===== The records
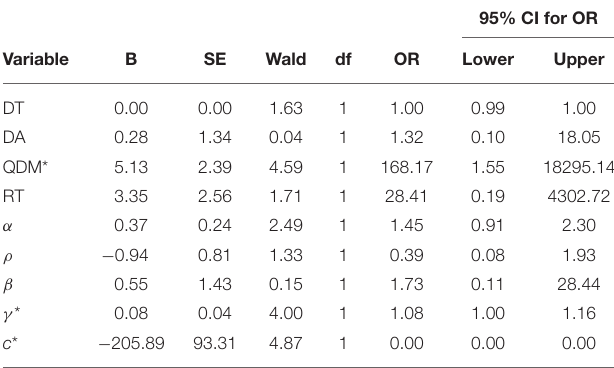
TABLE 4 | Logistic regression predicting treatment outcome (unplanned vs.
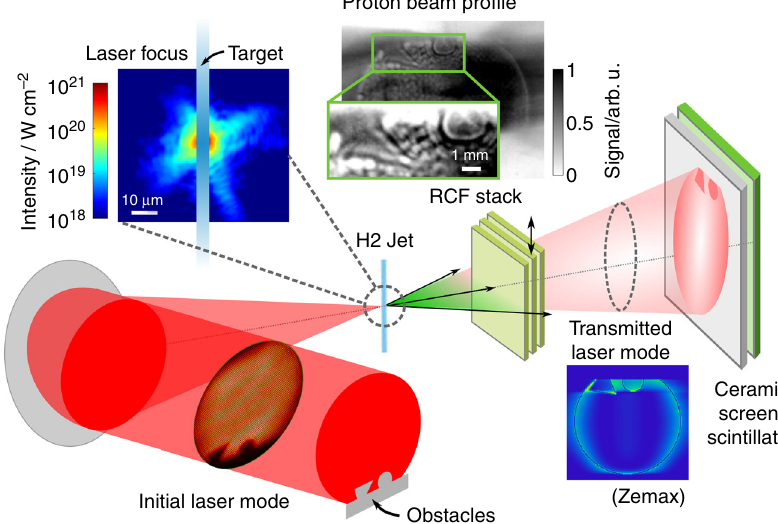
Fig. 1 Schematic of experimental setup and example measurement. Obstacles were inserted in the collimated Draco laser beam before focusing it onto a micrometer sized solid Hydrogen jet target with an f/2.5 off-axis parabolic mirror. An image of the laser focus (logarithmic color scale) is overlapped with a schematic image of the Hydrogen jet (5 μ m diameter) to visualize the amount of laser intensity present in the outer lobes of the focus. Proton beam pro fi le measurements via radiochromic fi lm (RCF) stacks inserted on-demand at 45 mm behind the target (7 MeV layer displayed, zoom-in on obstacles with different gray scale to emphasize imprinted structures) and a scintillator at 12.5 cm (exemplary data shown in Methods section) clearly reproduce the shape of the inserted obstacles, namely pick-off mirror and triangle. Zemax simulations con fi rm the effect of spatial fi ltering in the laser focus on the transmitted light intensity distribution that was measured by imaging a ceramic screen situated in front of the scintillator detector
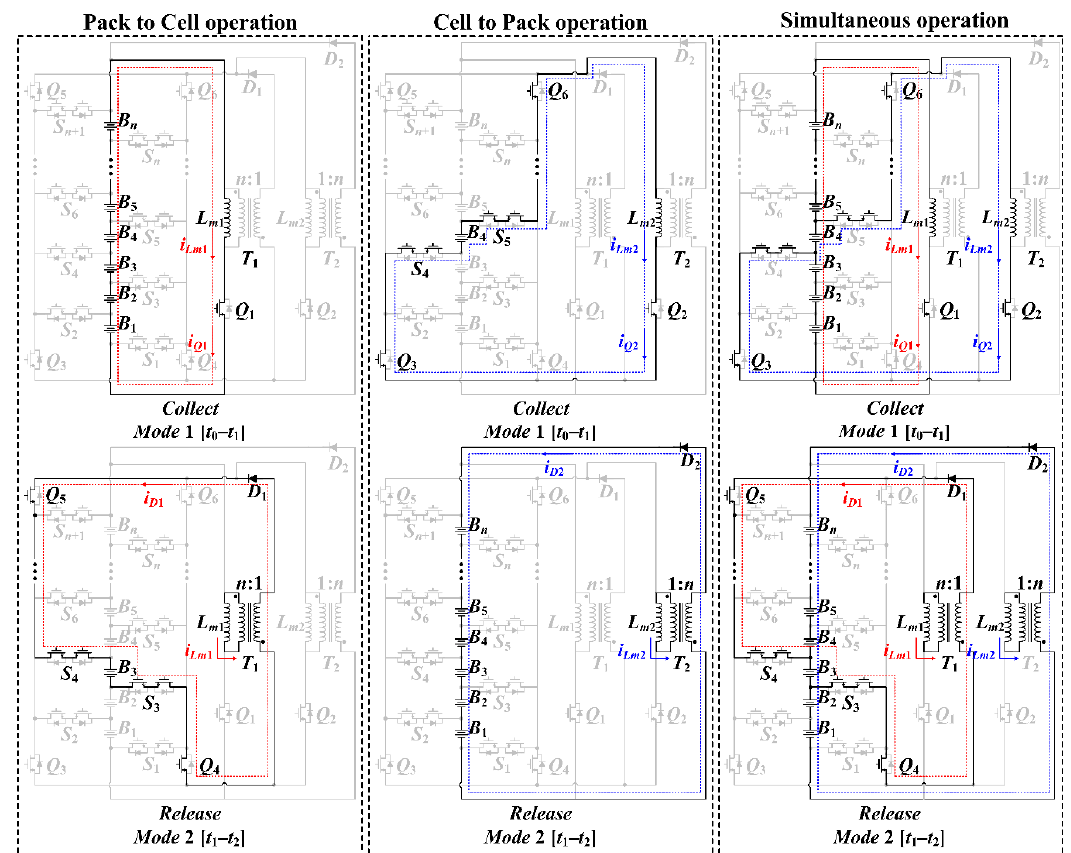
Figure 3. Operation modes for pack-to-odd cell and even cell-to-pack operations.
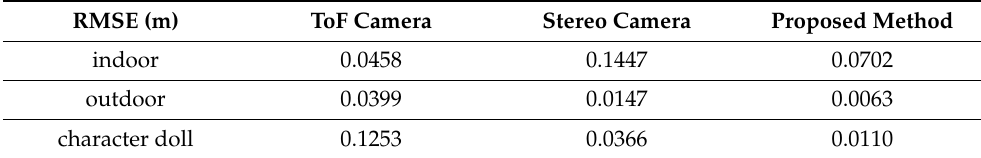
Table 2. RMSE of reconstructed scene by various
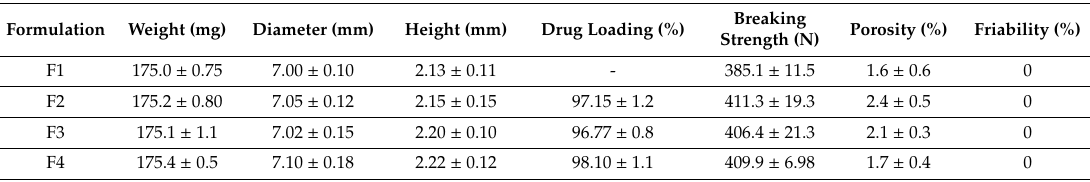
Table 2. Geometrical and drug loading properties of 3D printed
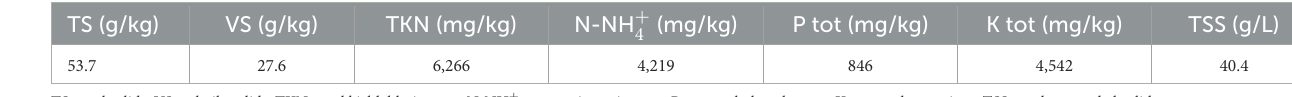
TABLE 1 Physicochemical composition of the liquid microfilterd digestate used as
==========
Exercise goal: Output nothing except the lines from the one containing "Fig. 1 Schematic" through the final line of the entries, repeated exactly and free of pictures.

Exercise output:
Fig. 1 Schematic of experimental setup and example measurement. Obstacles were inserted in the collimated Draco laser beam before focusing it onto a micrometer sized solid Hydrogen jet target with an f/2.5 off-axis parabolic mirror. An image of the laser focus (logarithmic color scale) is overlapped with a schematic image of the Hydrogen jet (5 μ m diameter) to visualize the amount of laser intensity present in the outer lobes of the focus. Proton beam pro fi le measurements via radiochromic fi lm (RCF) stacks inserted on-demand at 45 mm behind the target (7 MeV layer displayed, zoom-in on obstacles with different gray scale to emphasize imprinted structures) and a scintillator at 12.5 cm (exemplary data shown in Methods section) clearly reproduce the shape of the inserted obstacles, namely pick-off mirror and triangle. Zemax simulations con fi rm the effect of spatial fi ltering in the laser focus on the transmitted light intensity distribution that was measured by imaging a ceramic screen situated in front of the scintillator detector
Figure 3. Operation modes for pack-to-odd cell and even cell-to-pack operations.
Table 2. RMSE of reconstructed scene by various
Table 2. Geometrical and drug loading properties of 3D printed
TABLE 1 Physicochemical composition of the liquid microfilterd digestate used as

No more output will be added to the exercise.